_Activity_
Where the data below begins, start retyping exactly, and end on the line with "de sa longue", which is included; no picture goes in.

⟨

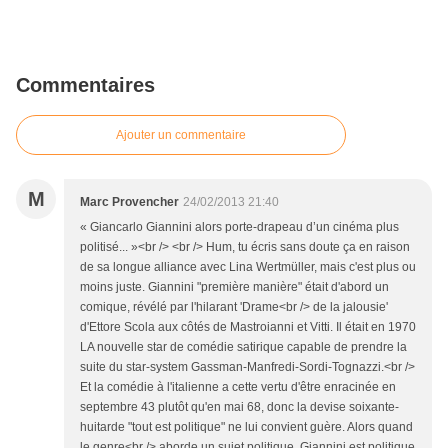
Commentaires
Ajouter un commentaire
M
Marc Provencher
24/02/2013 21:40
« Giancarlo Giannini alors porte-drapeau d’un cinéma plus
politisé... »<br /> <br /> Hum, tu écris sans doute ça en raison
de sa longue alliance avec Lina Wertmüller, mais c'est plus ou
moins juste. Giannini "première manière" était d'abord un
comique, révélé par l'hilarant 'Drame<br /> de la jalousie'
d'Ettore Scola aux côtés de Mastroianni et Vitti. Il était en 1970
LA nouvelle star de comédie satirique capable de prendre la
suite du star-system Gassman-Manfredi-Sordi-Tognazzi.<br />
Et la comédie à l'italienne a cette vertu d'être enracinée en
septembre 43 plutôt qu'en mai 68, donc la devise soixante-
huitarde "tout est politique" ne lui convient guère. Alors quand
le genre<br /> aborde un sujet politique, Giannini est politique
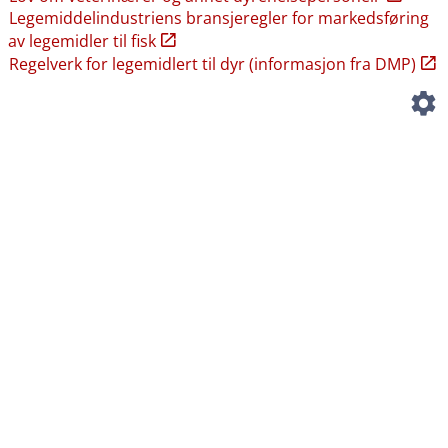
Legemiddelindustriens bransjeregler for markedsføring
av legemidler til fisk
Regelverk for legemidlert til dyr (informasjon fra DMP)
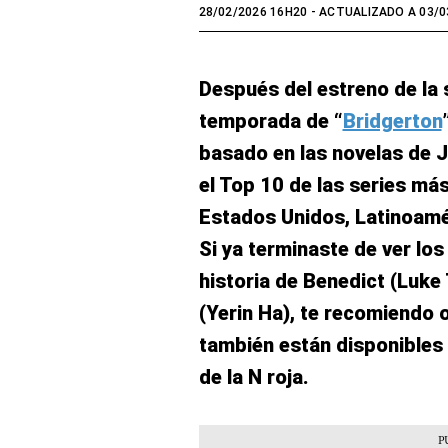
28/02/2026 16H20
- ACTUALIZADO A 03/0
Después del estreno de la 
temporada de “
Bridgerton
basado en las novelas de J
el Top 10 de las series más
Estados Unidos, Latinoamé
Si ya terminaste de ver lo
historia de Benedict (Luk
(Yerin Ha), te recomiendo
también están disponibles 
de la N roja.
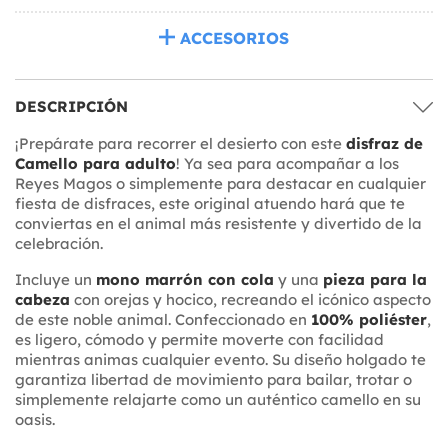
ACCESORIOS
DESCRIPCIÓN
¡Prepárate para recorrer el desierto con este
disfraz de
Camello para adulto
! Ya sea para acompañar a los
Reyes Magos o simplemente para destacar en cualquier
fiesta de disfraces, este original atuendo hará que te
conviertas en el animal más resistente y divertido de la
celebración.
Incluye un
mono marrón con cola
y una
pieza para la
cabeza
con orejas y hocico, recreando el icónico aspecto
de este noble animal. Confeccionado en
100% poliéster
,
es ligero, cómodo y permite moverte con facilidad
mientras animas cualquier evento. Su diseño holgado te
garantiza libertad de movimiento para bailar, trotar o
simplemente relajarte como un auténtico camello en su
oasis.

⟩

_Output for this exercise_
Commentaires
Ajouter un commentaire
M
Marc Provencher
24/02/2013 21:40
« Giancarlo Giannini alors porte-drapeau d’un cinéma plus
politisé... »<br /> <br /> Hum, tu écris sans doute ça en raison
de sa longue alliance avec Lina Wertmüller, mais c'est plus ou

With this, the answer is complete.